An interactive journey through light itself.
Scroll horizontally to enter the spectrum →
Glowing Embers
Incandescence is light born of heat. As matter grows hot, its electrons surrender energy as photons — first a sullen red, then orange, then white. The filament, the forge, the core of a dying star: all are red at the threshold of brightness.
Sodium Vapor
Excited sodium atoms drop into a single, narrow line. The street lamps of the twentieth century, the flame of a salt-tossed log, the warning glow of tunnels at dusk — all sing on this same note of orange.
The Sun's Mean
Our star peaks here, in the slim band between green and orange. The eye, evolved beneath this brightest portion of the solar curve, finds yellow more luminous than any other hue. To stand in yellow is to stand in noon.
Living Light
Fireflies, plankton, deep-sea jellies. Luciferin meets oxygen and the result is light without heat — a cool, chemical green that flickers across oceans and through summer fields.
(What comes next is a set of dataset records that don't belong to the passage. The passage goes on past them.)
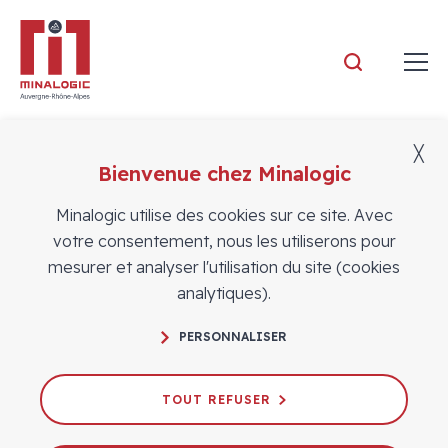
Minalogic
╳
Bienvenue chez Minalogic
Actualités
Minalogic utilise des cookies sur ce site. Avec
votre consentement, nous les utiliserons pour
mesurer et analyser l'utilisation du site (cookies
analytiques).
PERSONNALISER
FRANCE 2030 : 3 nouveaux
dispositifs lancés pour faire de la
TOUT REFUSER
France la pionnière de l'IA et de la
robotique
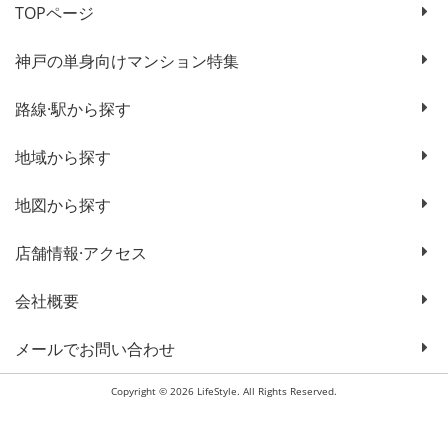
TOPページ
神戸の単身向けマンション特集
路線·駅から探す
地域から探す
地図から探す
店舗情報·アクセス
会社概要
メールでお問い合わせ
Copyright © 2026 LifeStyle. All Rights Reserved.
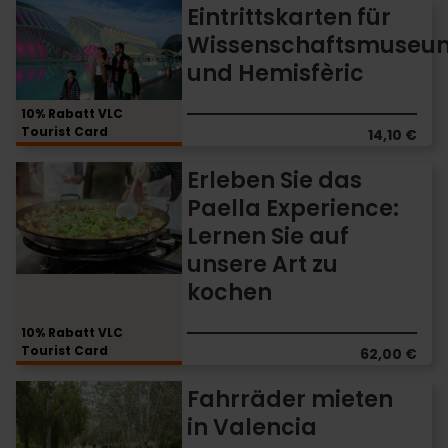
Eintrittskarten
Eintrittskarten für
für
Wissenschaftsmuseu
Wissenschaftsmuseum
und Hemisfèric
und
Hemisfèric
10% Rabatt VLC
Tourist Card
14,10 €
Erleben
Erleben Sie das
Sie
Paella Experience:
das
Lernen Sie auf
Paella
Experience:
unsere Art zu
Lernen
kochen
Sie
auf
10% Rabatt VLC
unsere
Tourist Card
62,00 €
Art
zu
Fahrräder
Fahrräder mieten
kochen
mieten
in Valencia
in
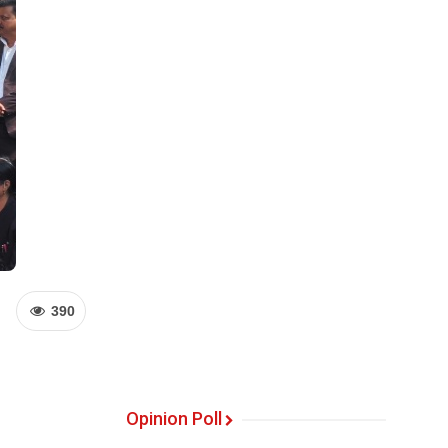
390
Opinion Poll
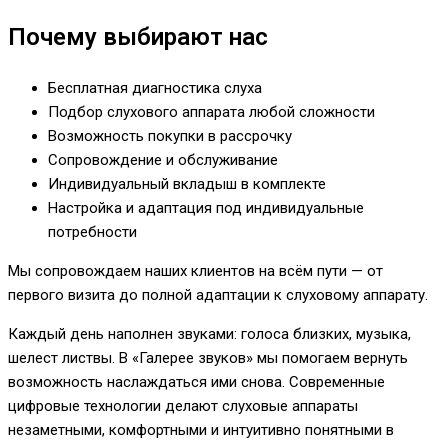
Почему выбирают нас
Бесплатная диагностика слуха
Подбор слухового аппарата любой сложности
Возможность покупки в рассрочку
Сопровождение и обслуживание
Индивидуальный вкладыш в комплекте
Настройка и адаптация под индивидуальные
потребности
Мы сопровождаем наших клиентов на всём пути — от
первого визита до полной адаптации к слуховому аппарату.
Каждый день наполнен звуками: голоса близких, музыка,
шелест листвы. В «Галерее звуков» мы помогаем вернуть
возможность наслаждаться ими снова. Современные
цифровые технологии делают слуховые аппараты
незаметными, комфортными и интуитивно понятными в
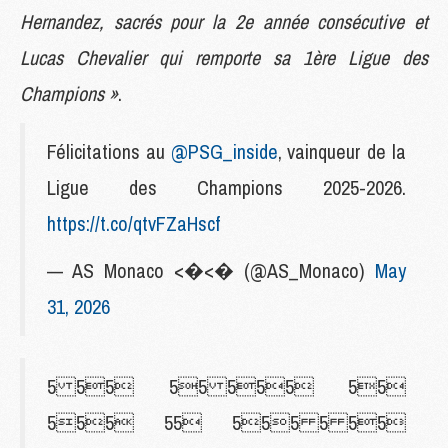
Hernandez, sacrés pour la 2e année consécutive et
Lucas Chevalier qui remporte sa 1ère Ligue des
Champions »
.
Félicitations au
@PSG_inside
, vainqueur de la
Ligue des Champions 2025-2026.
https://t.co/qtvFZaHscf
— AS Monaco <�<� (@AS_Monaco)
May
31, 2026
5 55 55 555 55
555 55 555 5 55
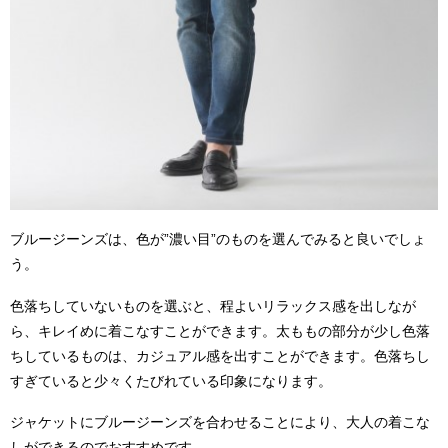
ブルージーンズは、色が”濃い目”のものを選んでみると良いでしょ
う。
色落ちしていないものを選ぶと、程よいリラックス感を出しなが
ら、キレイめに着こなすことができます。太ももの部分が少し色落
ちしているものは、カジュアル感を出すことができます。色落ちし
すぎていると少々くたびれている印象になります。
ジャケットにブルージーンズを合わせることにより、大人の着こな
しができるのでおすすめです。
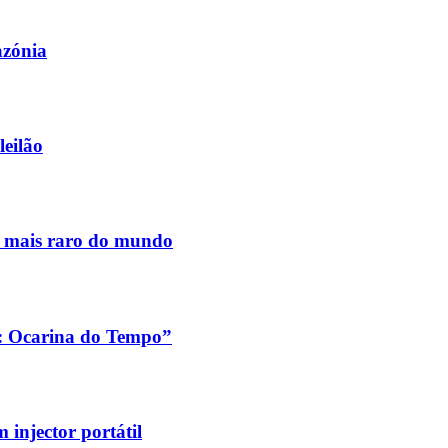
azónia
leilão
s mais raro do mundo
a: Ocarina do Tempo”
injector portátil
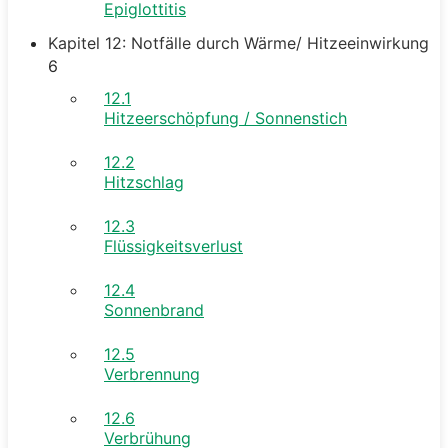
Epiglottitis
Kapitel 12: Notfälle durch Wärme/ Hitzeeinwirkung
6
12.1
Hitzeerschöpfung / Sonnenstich
12.2
Hitzschlag
12.3
Flüssigkeitsverlust
12.4
Sonnenbrand
12.5
Verbrennung
12.6
Verbrühung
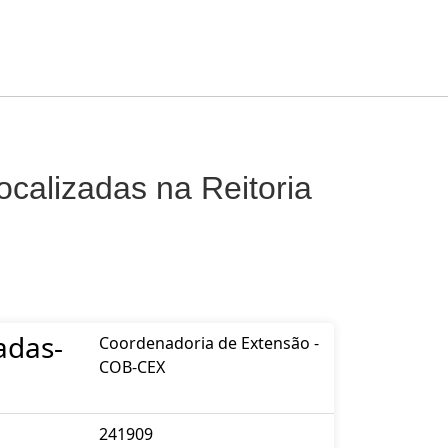
ocalizadas na Reitoria
adas-
Coordenadoria de Extensão -
COB-CEX
241909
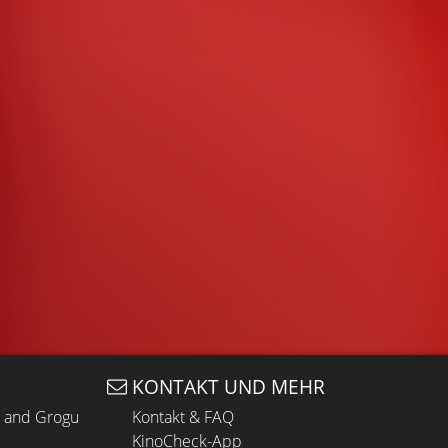
KONTAKT UND MEHR
n and Grogu
Kontakt & FAQ
KinoCheck-App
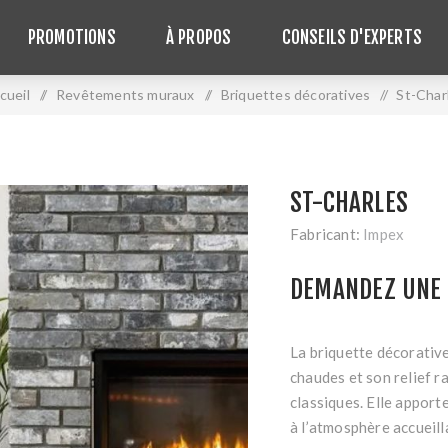
PROMOTIONS
À PROPOS
CONSEILS D'EXPERTS
cueil
/
Revêtements muraux
/
Briquettes décoratives
/
St-Char
ST-CHARLES
Fabricant:
Impex
DEMANDEZ UNE 
La briquette décorative
chaudes et son relief r
classiques. Elle apport
à l’atmosphère accueill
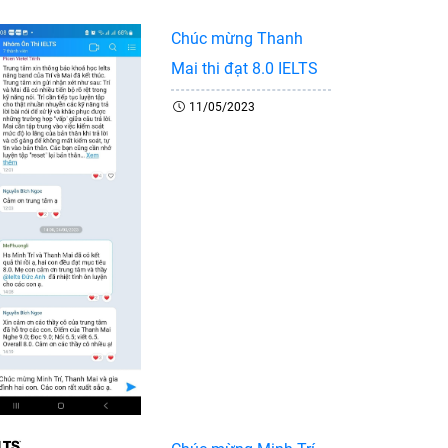
Chúc mừng Thanh
Mai thi đạt 8.0 IELTS
11/05/2023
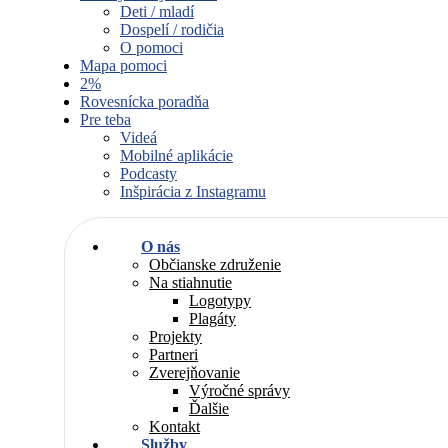
Deti / mladí
Dospelí / rodičia
O pomoci
Mapa pomoci
2%
Rovesnícka poradňa
Pre teba
Videá
Mobilné aplikácie
Podcasty
Inšpirácia z Instagramu
O nás
Občianske združenie
Na stiahnutie
Logotypy
Plagáty
Projekty
Partneri
Zverejňovanie
Výročné správy
Ďalšie
Kontakt
Služby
The photon, here, is born from biology.
A Sky of Photons
Why is the sky blue? Short wavelengths scatter most readily off the molecules of air; the heavens reveal the colour the atmosphere refuses to ignore. Stand in this chamber and you stand inside the daylit dome.
The Last Visible
Violet is where the visible spectrum dims into the unseen. Beyond it: ultraviolet, x-ray, gamma — frequencies the eye cannot follow. Violet, then, is the last word of the rainbow before the language changes.
After the Spectrum
Hold your gaze. The walls of this chamber are dark, but not empty. Move closer, and what was hidden begins to fluoresce.
A photon is the smallest possible unit of light.
Every colour you have walked through is a single frequency of vibration.
Beyond violet lies the unseen, but the unseen still illuminates.
Hover the lines. The dark remembers what the light forgot.